The “Heartbeat Bill,” sponsored by Rep. Micah Van Huss, R-Jonesborough, and Sen. Mae Beavers, R-Mt. Juliet, would ban abortions after a fetal heartbeat was detected, which usually happens at around five weeks.
House Health Subcommittee chairman Rep. Cameron Sexton, R-Crossville, motioned to table the legislation until next year due to ongoing political changes and a future Supreme Court justice appointment.
The bill would conflict with the 1973 Supreme Court case, Roe v. Wade, which legally permitted abortions until fetal viability, or around 24 weeks.
Tennessee Attorney General Herbert Slatery III gave his opinion on the legislation earlier this month.
“While some of the proposed changes are constitutionally defensible, the proposed prohibition on abortion, absent a medical emergency after the detection of a fetal heartbeat and before viability of the fetus, is constitutionally suspect,” Slatery said.
Slatery also pointed to court decisions in Arkansas and North Dakota to support his opinion.
“Recent judicial decisions support the conclusion that the proposed legislative prohibition upon pre-viability abortions after detection of a fetal heartbeat is constitutionally suspect, but that the other proposed changes to [Tennessee abortion laws] are constitutionally defensible,” he said.

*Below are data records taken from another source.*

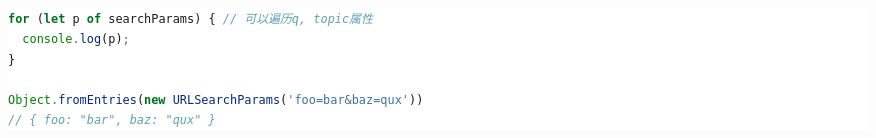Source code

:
 ```js
for (let p of searchParams) { // 可以遍历q, topic属性
  console.log(p);
}

Object.fromEntries(new URLSearchParams('foo=bar&baz=qux'))
// { foo: "bar", baz: "qux" }
```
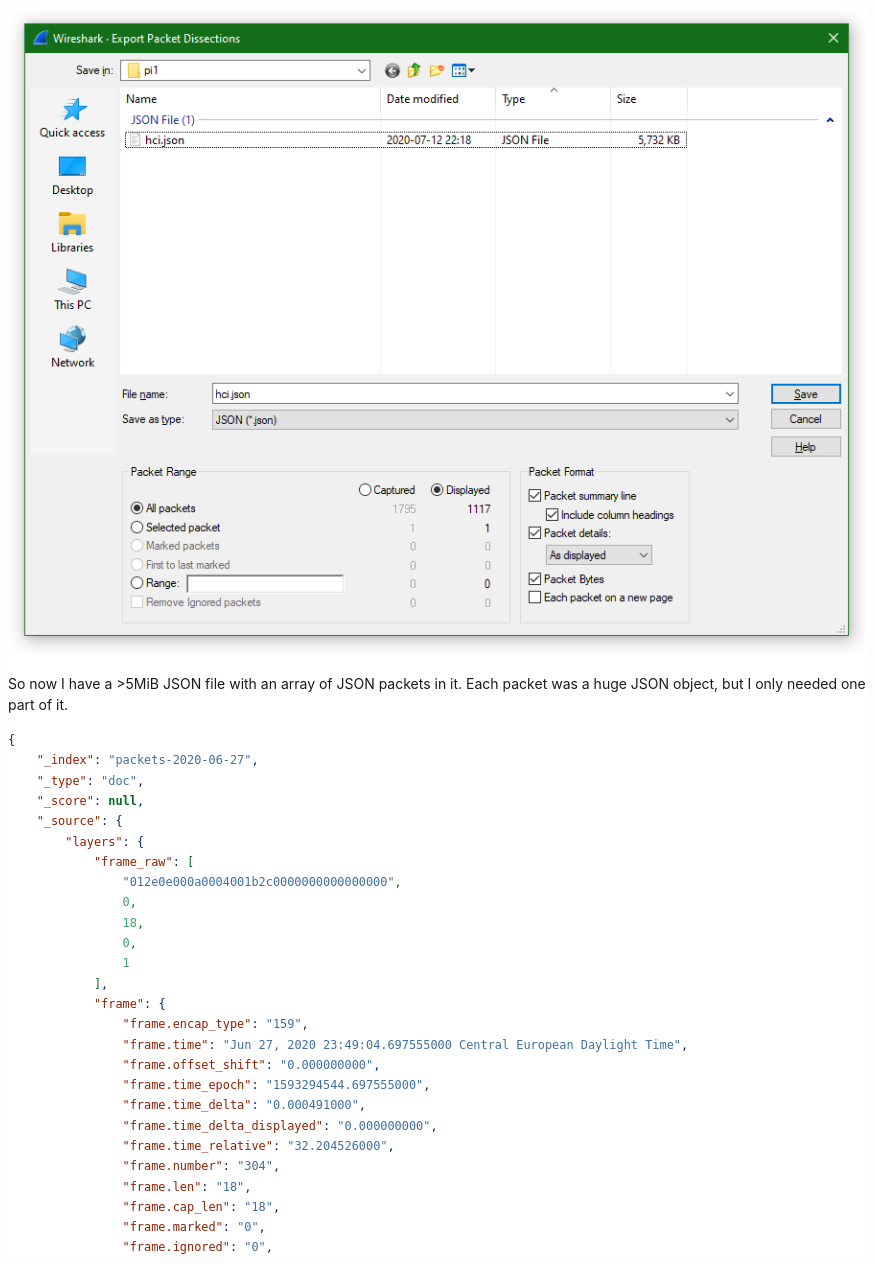 ![Export window](/assets/images/posts/rgbctf-2020-07-14/pi1-08.webp)

So now I have a >5MiB JSON file with an array of JSON packets in it. Each packet was a huge JSON object, but I only needed one part of it.

```json
{
    "_index": "packets-2020-06-27",
    "_type": "doc",
    "_score": null,
    "_source": {
        "layers": {
            "frame_raw": [
                "012e0e000a0004001b2c0000000000000000",
                0,
                18,
                0,
                1
            ],
            "frame": {
                "frame.encap_type": "159",
                "frame.time": "Jun 27, 2020 23:49:04.697555000 Central European Daylight Time",
                "frame.offset_shift": "0.000000000",
                "frame.time_epoch": "1593294544.697555000",
                "frame.time_delta": "0.000491000",
                "frame.time_delta_displayed": "0.000000000",
                "frame.time_relative": "32.204526000",
                "frame.number": "304",
                "frame.len": "18",
                "frame.cap_len": "18",
                "frame.marked": "0",
                "frame.ignored": "0",
```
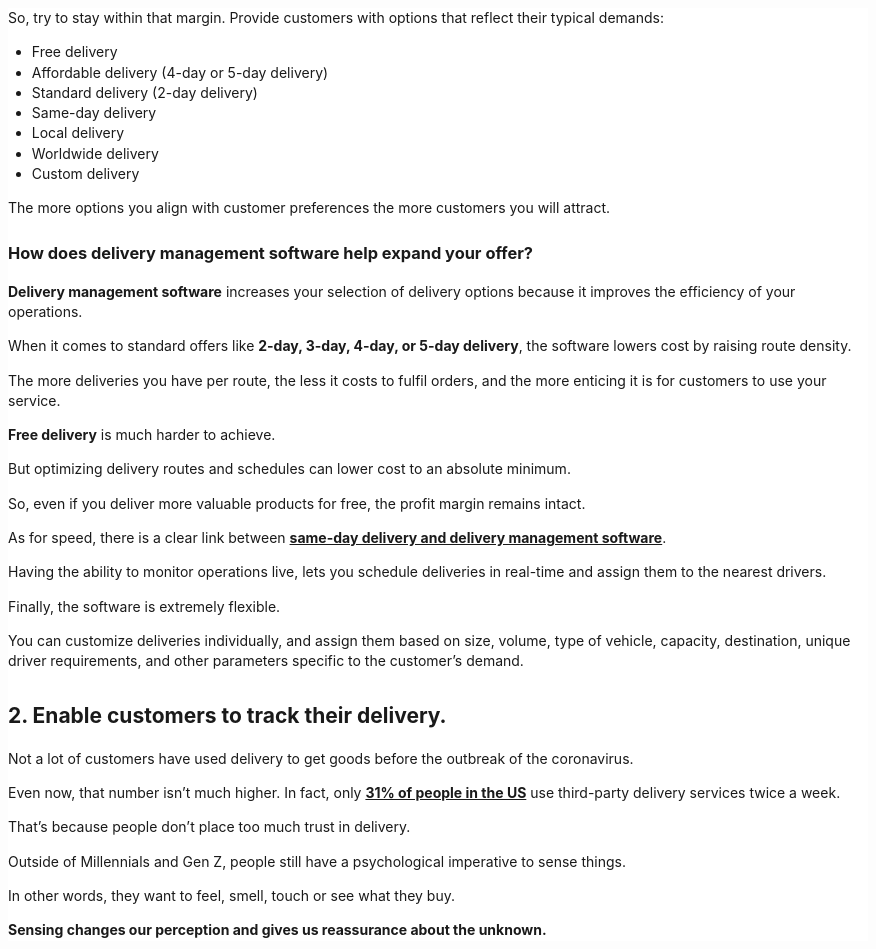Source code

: So, try to stay within that margin. Provide customers with options that reflect their typical demands:

* Free delivery
* Affordable delivery (4-day or 5-day delivery)
* Standard delivery (2-day delivery)
* Same-day delivery
* Local delivery
* Worldwide delivery
* Custom delivery

The more options you align with customer preferences the more customers you will attract.

### How does delivery management software help expand your offer?

**Delivery management software** increases your selection of delivery options because it improves the efficiency of your operations.

When it comes to standard offers like **2-day, 3-day, 4-day, or 5-day delivery**, the software lowers cost by raising route density.

The more deliveries you have per route, the less it costs to fulfil orders, and the more enticing it is for customers to use your service.

**Free delivery** is much harder to achieve.

But optimizing delivery routes and schedules can lower cost to an absolute minimum.

So, even if you deliver more valuable products for free, the profit margin remains intact.

As for speed, there is a clear link between [**same-day delivery and delivery management software**](https://elogii.com/blog/same-day-delivery-and-delivery-management-software/).

Having the ability to monitor operations live, lets you schedule deliveries in real-time and assign them to the nearest drivers.

Finally, the software is extremely flexible.

You can customize deliveries individually, and assign them based on size, volume, type of vehicle, capacity, destination, unique driver requirements, and other parameters specific to the customer’s demand.

## 2. Enable customers to track their delivery.

Not a lot of customers have used delivery to get goods before the outbreak of the coronavirus.

Even now, that number isn’t much higher. In fact, only [**31% of people in the US**](https://www.mintel.com/press-centre/food-and-drink/9-in-10-us-food-delivery-service-users-say-it-makes-their-lives-easier) use third-party delivery services twice a week.

That’s because people don’t place too much trust in delivery.

Outside of Millennials and Gen Z, people still have a psychological imperative to sense things.

In other words, they want to feel, smell, touch or see what they buy.

**Sensing changes our perception and gives us reassurance about the unknown.**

Van Huss said earlier this year he believed his bill would equate to a roughly 90-percent ban on abortions in the state. He said he introduced the bill due to optimism about President Donald Trump’s future Supreme Court pick after the death of Antonin Scalia, which could have strong impacts on abortion legislation.
On Feb. 1, Trump nominated Neil Gorsuch, a judge on the U.S. Court of Appeals for the Tenth Circuit in Colorado, to replace Scalia on the Supreme Court. Gorsuch has yet to be confirmed by the U.S. Senate.
“I am hopeful, with President Trump appointing pro-life conservatives to the Supreme Court, that if this legislation would ever make it that far, that those folks would rule in favor of pro-life citizens,” Van Huss said.